| Autoregressive Model Beats Diffusion: Llama for Scalable Image Generation |
|---|
| 作者: Peize Sun; Yi Jiang; Shoufa Chen; Shilong Zhang; Bingyue Peng; Ping Luo; Zehuan Yuan |
| DOI:10.48550/arXiv.2406.06525 |
| 摘要:We introduce LlamaGen, a new family of image generation models that apply original ``next-token prediction’’ paradigm of large language models to visual generation domain. It is an affirmative answer to whether vanilla autoregressive models, e.g., Llama, without inductive biases on visual signals can achieve state-of-the-art image generation performance if scaling properly. We reexamine design spaces of image tokenizers, scalability properties of image generation models, and their training data quality. The outcome of this exploration consists of: (1) An image tokenizer with downsample ratio of 16, reconstruction quality of 0.94 rFID and codebook usage of 97% on ImageNet benchmark. (2) A series of class-conditional image generation models ranging from 111M to 3.1B parameters, achieving 2.18 FID on ImageNet 256x256 benchmarks, outperforming the popular diffusion models such as LDM, DiT. (3) A text-conditional image generation model with 775M parameters, from two-stage training on LAION-COCO and high aesthetics quality images, demonstrating competitive performance of visual quality and text alignment. (4) We verify the effectiveness of LLM serving frameworks in optimizing the inference speed of image generation models and achieve 326% - 414% speedup. We release all models and codes to facilitate open-source community of visual generation and multimodal foundation models. |
| GitHub(pytorch): https://github.com/foundationvision/llamagen |
本研究介绍了LlamaGen,这是一个新型图像生成模型系列,它将大型语言模型(LLMs)的“下一个令牌预测”范式应用于视觉生成领域。LlamaGen探索了是否未经视觉信号归纳偏置调整的原始自回归模型,如Llama,通过适当扩展后能实现顶尖的图像生成性能。研究重新审视了图像分块器的设计空间、图像生成模型的可扩展性属性以及训练数据质量。

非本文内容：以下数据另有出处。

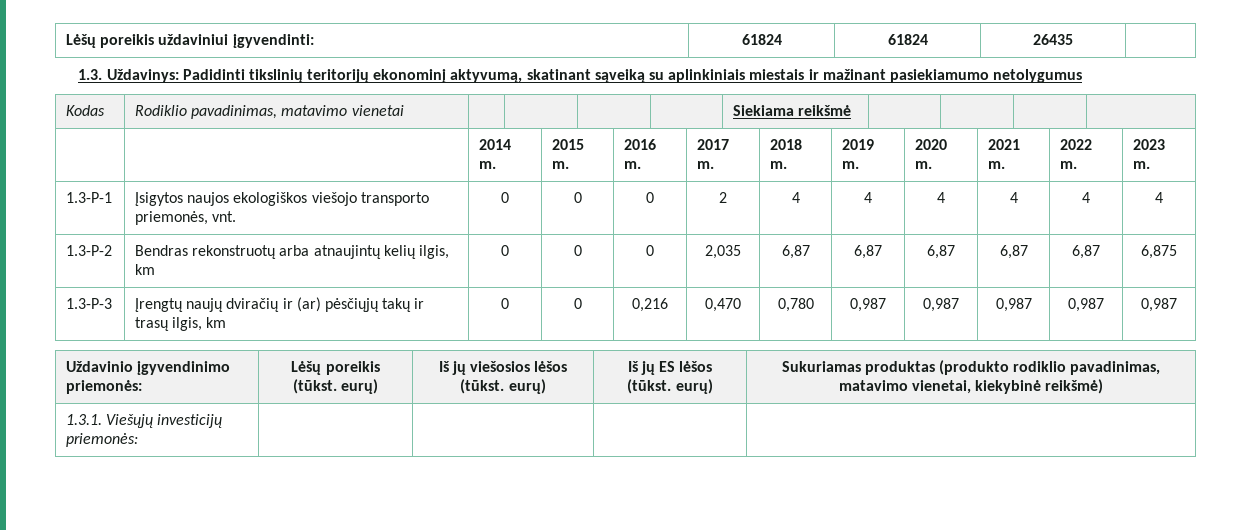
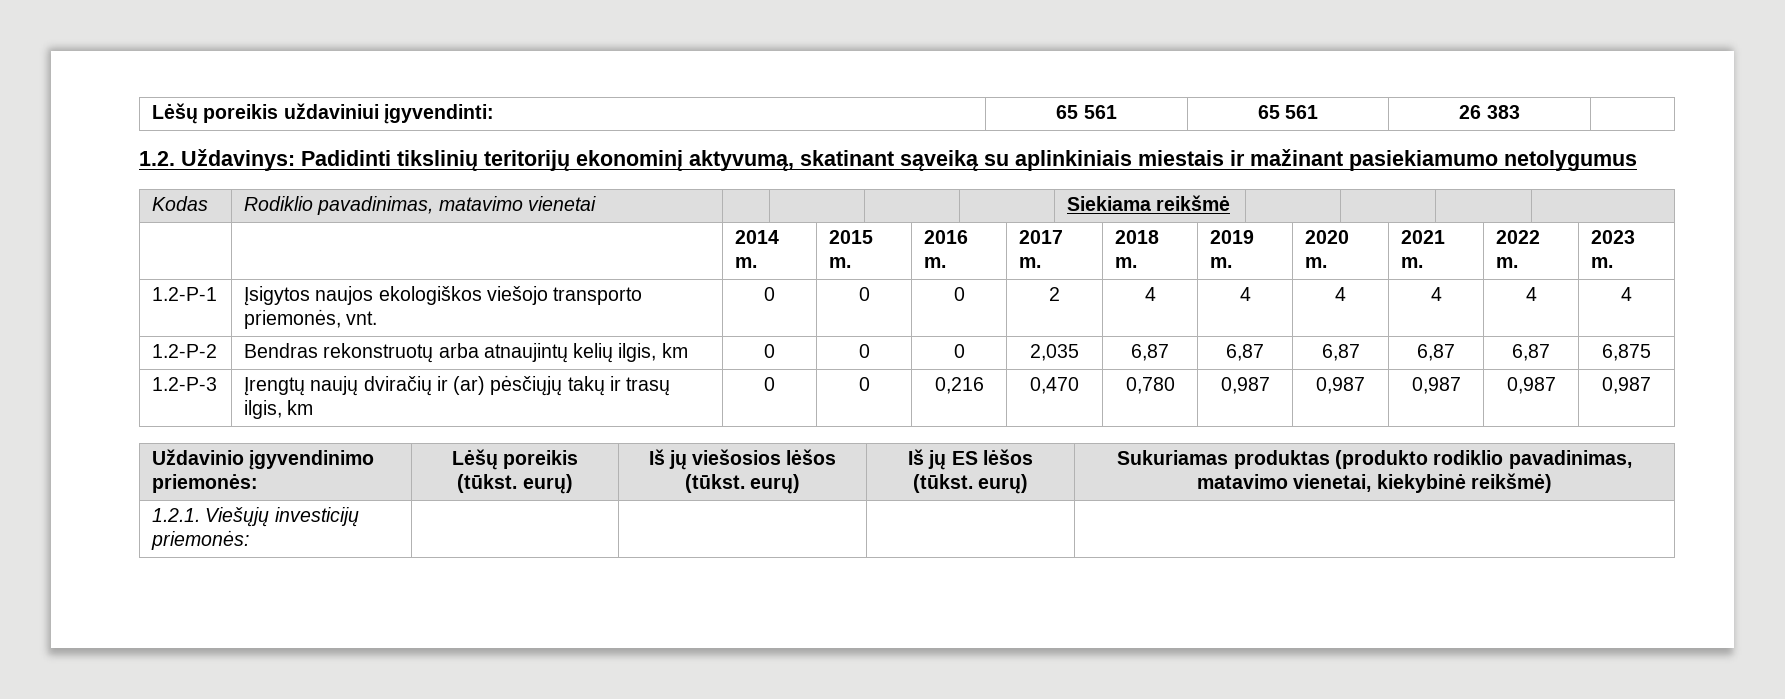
[741,34,782,45] [887,34,928,45] [1033,34,1073,45] [78,69,103,80] 61824 | 61824 | 26435 | // 1.3. -> [1056,105,1117,119] [1257,105,1319,119] [1459,105,1520,119] [139,151,175,166] 65 561 | 65 561 | 26 383 | // 1.2.
[66,192,113,203] 1.3-P-1 -> [152,287,218,301] 1.2-P-1
[66,245,113,256] 1.3-P-2 -> [152,344,218,358] 1.2-P-2
[66,298,113,309] 1.3-P-3 -> [152,377,218,391] 1.2-P-3
[66,414,103,425] 1.3.1. -> [152,508,201,522] 1.2.1.

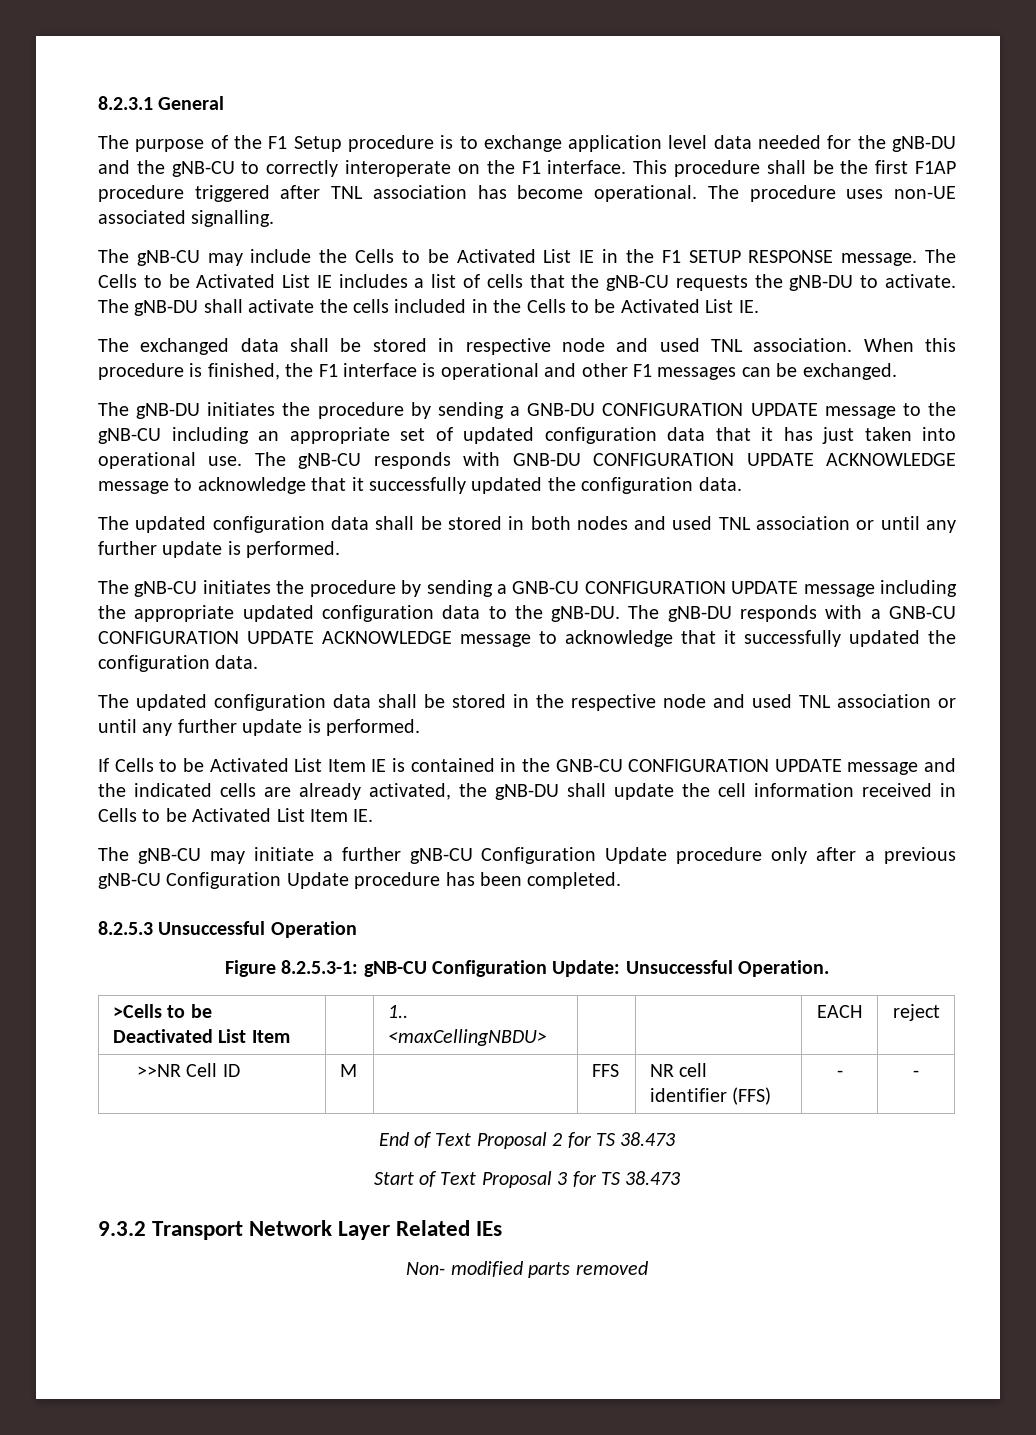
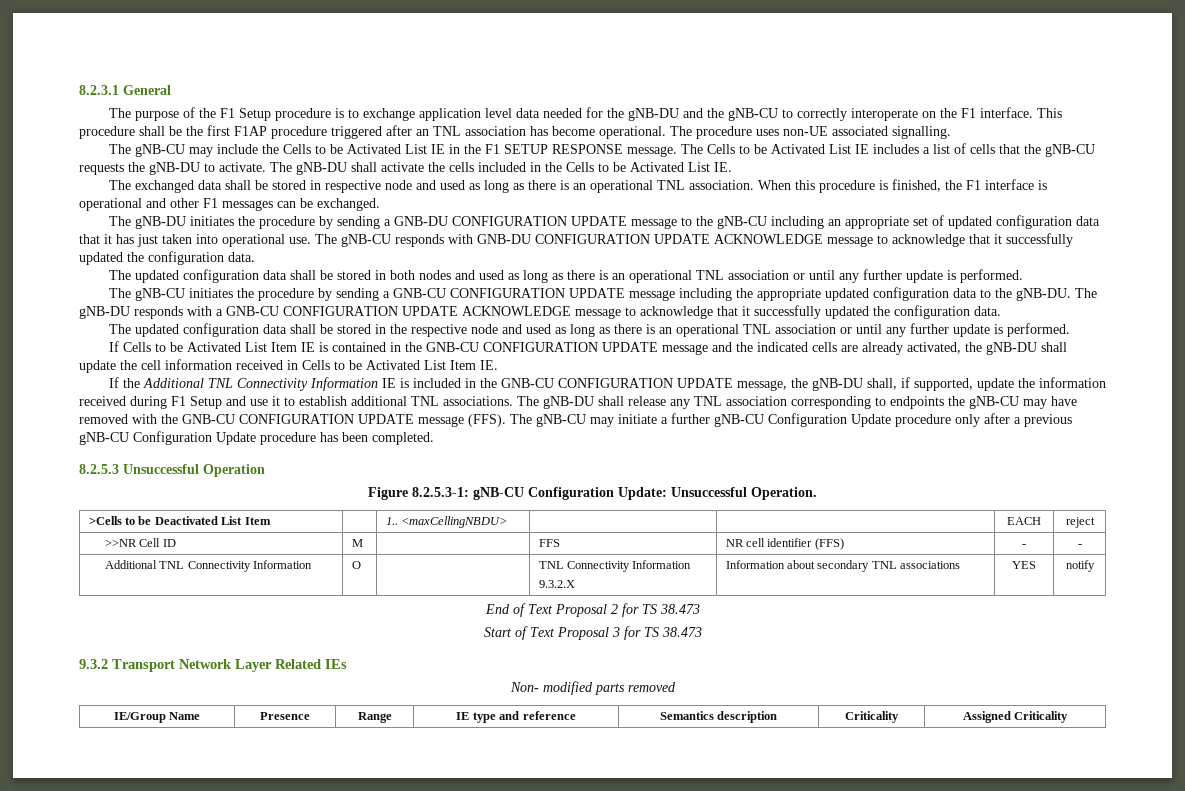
(321, 192) none -> [416,129,429,136] an
(700, 345) none -> [468,180,653,193] as long as there is an operational
(713, 523) none -> [507,270,692,283] as long as there is an operational
(792, 701) none -> [554,324,739,337] as long as there is an operational
(374, 815) none -> [108,377,1106,391] [79,396,1077,409] [79,414,506,427] If the Additional TNL Connectivity Information IE is included in the GNB-CU CONFIGURATION UPDATE message, the gNB-DU shall, if supported, update the information received during F1 Setup and use it to establish additional TNL associations. The gNB-DU shall release any TNL association corresponding to endpoints the gNB-CU may have removed with the GNB-CU CONFIGURATION UPDATE message (FFS).
(919, 1073) none -> [105,560,313,572] [351,561,361,569] [538,560,692,572] [538,580,575,588] [725,560,961,572] [1012,561,1036,569] [1065,560,1095,572] // Additional TNL Connectivity Information | O | | TNL Connectivity Information // 9.3.2.X | Information about secondary TNL associations | YES | notify
(648, 1268) none -> [113,712,201,723] [260,712,310,720] [357,712,392,723] [456,711,576,723] [659,711,778,723] [845,711,899,723] [962,711,1069,723] // IE/Group Name | Presence | Range | IE type and reference | Semantics description | Criticality | Assigned Criticality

LlamaGen系列模型证明了自回归方法在适当规模下能够超越扩散模型,成为可扩展的图像生成解决方案。通过精心设计的图像分块器、大规模模型和高质量训练数据,LlamaGen不仅在类别条件图像生成上取得突破,在文本条件图像生成方面也展示出竞争力。此外,研究还强调了LLM服务框架在提高模型推理速度上的作用,并公开了所有模型和代码以促进视觉生成和多模态基础模型的开源社区发展。
该研究通过LlamaGen模型展示了自回归方法在图像生成任务中的巨大潜力,特别是其在不依赖特定视觉信号归纳偏置的情况下,通过大规模扩展和高质量数据训练达到了前所未有的性能水平。然而,存在的局限性和对未来研究方向的展望(如更高分辨率的图像生成)提示,进一步的研究可以通过增加训练数据量和提高计算能力来继续提升模型的表现,尤其是在文本-图像对齐的准确性以及解决当前模型存在的具体错误方面。此外,对模型推理速度的优化策略是实际应用中的一个重要考虑因素,LlamaGen在这方面也做出了积极贡献。